Saturday, December 6, 2008

Stupid lobbyist tricks

Kentucky big-spenders' fascination with cigarette taxes went beyond being merely embarrassing a long time ago.

And the beat goes on...

The Lexington Herald Leader reported in a news story today:

"a politically significant time — with the state government scrambling to fill a new $456.1 million hole in its present budget, Gov. Steve Beshear might be forced again to consider increasing the cigarette tax."

"Might be forced again?" Beshear has been circling the state talking about little else other than raising the cigarette tax for months.

The legislature is getting played by Gov. Beshear and the big media/big tax types to get a cigarette tax passed. Make no mistake, a cigarette tax is a gateway drug to more damaging tax increases.

If we really want to cut public health costs related to smoking, let's force welfare recipients to give up smoking as a condition of receiving further benefits.

Given all this drama, it is distressing to see a major tobacco lobbyist fail so miserably to grasp what is at stake here.

Thomas Briant of the National Association of Tobacco Outlets told the Herald Leader that Kentucky "should spread the burden around more widely than focusing on tobacco products. For example, why doesn't it look at more taxes on wine, liquor and beer?"

Great. The tobacco industry serves a population that's quickly becoming the easiest to pick on from a political perspective.
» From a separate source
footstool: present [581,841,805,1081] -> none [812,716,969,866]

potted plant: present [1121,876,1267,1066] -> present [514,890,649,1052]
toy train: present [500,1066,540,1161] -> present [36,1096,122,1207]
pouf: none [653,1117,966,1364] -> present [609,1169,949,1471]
Rather than merely trying to toss the hot potato at drinkers -- a strategy that will result in higher taxes for smokes and booze -- he would earn his pay by joining forces with those who oppose any efforts to grow government with any kind of taxes.

And there's also that little detail about cigarette tax increases encouraging terrorism.

1 comment:

Hempy said...

Beshear needs to be circling the state telling citizens how stupid it is incarcerating non-violent marijuana users. It costs the state $270 million a year.

That's $540 million over a biennium. That would leave a surplus of $83.9 million over the biennium were the state not paying for this unnecessary "social service."

But of course it's primarily to benefit the private prison industry.

Forcing welfare recipients to give up smoking to reduce health costs isn't going to produce the revenue that's currently squandered to benefit the private prison industry.